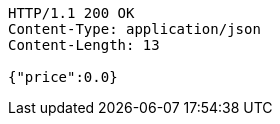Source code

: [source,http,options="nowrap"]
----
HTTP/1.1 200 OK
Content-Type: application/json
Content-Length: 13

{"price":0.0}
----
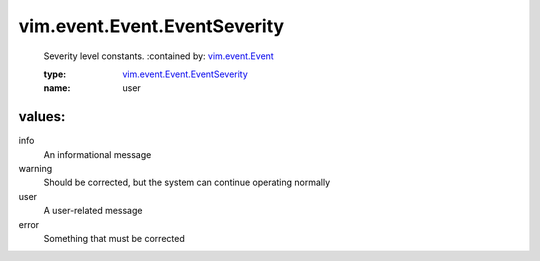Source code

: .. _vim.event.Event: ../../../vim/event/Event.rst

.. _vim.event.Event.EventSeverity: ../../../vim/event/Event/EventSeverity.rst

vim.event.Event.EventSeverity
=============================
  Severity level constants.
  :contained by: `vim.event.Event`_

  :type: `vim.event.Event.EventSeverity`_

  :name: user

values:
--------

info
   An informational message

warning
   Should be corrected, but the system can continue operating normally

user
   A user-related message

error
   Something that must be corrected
* * *
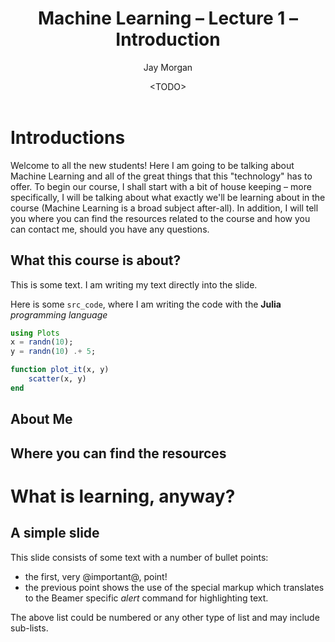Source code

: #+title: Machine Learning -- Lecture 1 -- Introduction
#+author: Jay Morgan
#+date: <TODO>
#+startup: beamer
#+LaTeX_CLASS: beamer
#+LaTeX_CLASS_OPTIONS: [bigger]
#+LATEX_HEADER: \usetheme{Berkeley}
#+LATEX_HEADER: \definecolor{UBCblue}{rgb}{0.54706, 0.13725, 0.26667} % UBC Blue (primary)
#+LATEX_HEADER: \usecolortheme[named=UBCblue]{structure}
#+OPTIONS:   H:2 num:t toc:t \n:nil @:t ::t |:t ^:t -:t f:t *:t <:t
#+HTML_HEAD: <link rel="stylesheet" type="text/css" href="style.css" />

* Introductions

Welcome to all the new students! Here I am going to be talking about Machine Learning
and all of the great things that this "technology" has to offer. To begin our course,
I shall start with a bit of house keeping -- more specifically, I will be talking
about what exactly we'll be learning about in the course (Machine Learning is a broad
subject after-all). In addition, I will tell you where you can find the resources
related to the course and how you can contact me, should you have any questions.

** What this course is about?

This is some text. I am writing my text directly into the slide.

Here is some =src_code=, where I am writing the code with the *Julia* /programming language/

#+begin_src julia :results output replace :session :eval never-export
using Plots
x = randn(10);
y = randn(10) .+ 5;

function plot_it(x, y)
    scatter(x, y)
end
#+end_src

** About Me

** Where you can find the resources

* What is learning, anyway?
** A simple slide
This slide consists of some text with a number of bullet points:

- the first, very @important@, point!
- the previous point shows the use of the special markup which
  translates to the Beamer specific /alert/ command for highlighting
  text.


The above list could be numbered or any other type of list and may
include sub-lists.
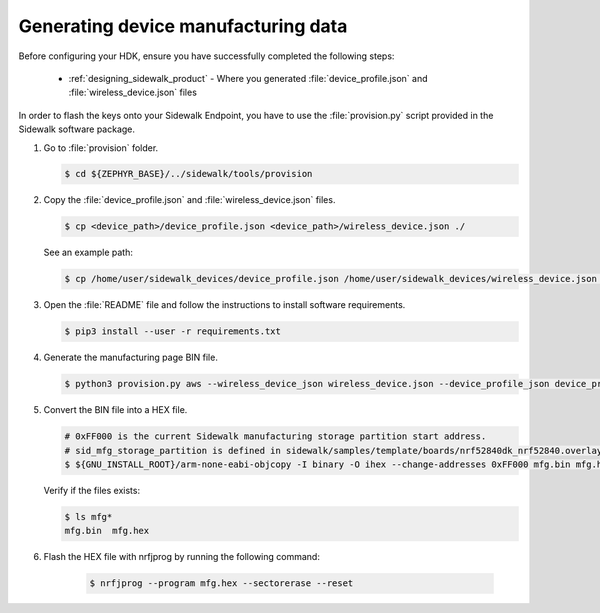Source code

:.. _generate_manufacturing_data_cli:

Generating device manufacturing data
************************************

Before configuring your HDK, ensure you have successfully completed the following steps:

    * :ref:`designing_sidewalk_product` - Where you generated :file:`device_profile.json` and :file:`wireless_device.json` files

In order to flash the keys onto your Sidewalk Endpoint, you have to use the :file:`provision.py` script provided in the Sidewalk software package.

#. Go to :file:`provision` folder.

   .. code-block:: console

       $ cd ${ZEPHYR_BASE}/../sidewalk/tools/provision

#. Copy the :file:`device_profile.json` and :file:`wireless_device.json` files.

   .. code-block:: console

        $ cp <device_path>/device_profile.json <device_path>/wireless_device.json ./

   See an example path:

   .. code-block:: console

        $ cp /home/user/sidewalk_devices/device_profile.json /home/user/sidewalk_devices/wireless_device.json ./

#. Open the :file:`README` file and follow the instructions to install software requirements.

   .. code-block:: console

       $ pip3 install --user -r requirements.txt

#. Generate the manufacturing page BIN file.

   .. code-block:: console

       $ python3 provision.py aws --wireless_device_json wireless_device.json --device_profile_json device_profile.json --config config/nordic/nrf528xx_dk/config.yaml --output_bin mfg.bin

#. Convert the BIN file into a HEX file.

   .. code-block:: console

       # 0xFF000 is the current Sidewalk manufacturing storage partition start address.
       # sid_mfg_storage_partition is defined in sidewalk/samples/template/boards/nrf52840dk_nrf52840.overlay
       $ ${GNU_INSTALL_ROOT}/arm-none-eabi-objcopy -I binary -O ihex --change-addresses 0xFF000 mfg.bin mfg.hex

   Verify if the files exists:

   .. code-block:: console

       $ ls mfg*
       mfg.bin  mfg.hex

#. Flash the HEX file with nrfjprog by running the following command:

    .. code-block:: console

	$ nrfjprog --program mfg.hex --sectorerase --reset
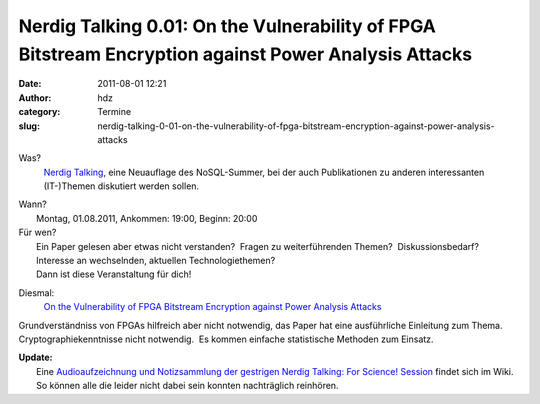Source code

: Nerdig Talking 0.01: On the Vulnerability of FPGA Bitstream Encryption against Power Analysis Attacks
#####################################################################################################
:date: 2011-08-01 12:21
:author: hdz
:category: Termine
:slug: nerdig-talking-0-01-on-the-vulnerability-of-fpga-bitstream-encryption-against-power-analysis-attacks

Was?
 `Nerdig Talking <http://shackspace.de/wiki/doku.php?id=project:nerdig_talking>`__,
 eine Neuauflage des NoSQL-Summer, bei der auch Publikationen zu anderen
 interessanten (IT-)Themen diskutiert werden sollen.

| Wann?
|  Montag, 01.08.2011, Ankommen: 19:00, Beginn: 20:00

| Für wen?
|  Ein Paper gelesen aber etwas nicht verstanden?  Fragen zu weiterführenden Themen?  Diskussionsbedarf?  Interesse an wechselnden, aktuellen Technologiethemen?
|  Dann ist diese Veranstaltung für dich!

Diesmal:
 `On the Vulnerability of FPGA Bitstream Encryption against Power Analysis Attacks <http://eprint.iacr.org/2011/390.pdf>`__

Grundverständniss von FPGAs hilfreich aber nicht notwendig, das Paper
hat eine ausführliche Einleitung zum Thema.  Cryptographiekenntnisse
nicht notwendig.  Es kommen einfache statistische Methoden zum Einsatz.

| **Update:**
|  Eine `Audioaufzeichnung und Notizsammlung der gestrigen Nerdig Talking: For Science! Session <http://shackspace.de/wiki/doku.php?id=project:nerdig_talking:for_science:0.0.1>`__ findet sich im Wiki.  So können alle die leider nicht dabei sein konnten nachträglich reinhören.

▶ [To-do item] Which lines of the data include the string "doku"? Find them and copy each one.

▶ [Exercise solution]
 `Nerdig Talking <http://shackspace.de/wiki/doku.php?id=project:nerdig_talking>`__,
|  Eine `Audioaufzeichnung und Notizsammlung der gestrigen Nerdig Talking: For Science! Session <http://shackspace.de/wiki/doku.php?id=project:nerdig_talking:for_science:0.0.1>`__ findet sich im Wiki.  So können alle die leider nicht dabei sein konnten nachträglich reinhören.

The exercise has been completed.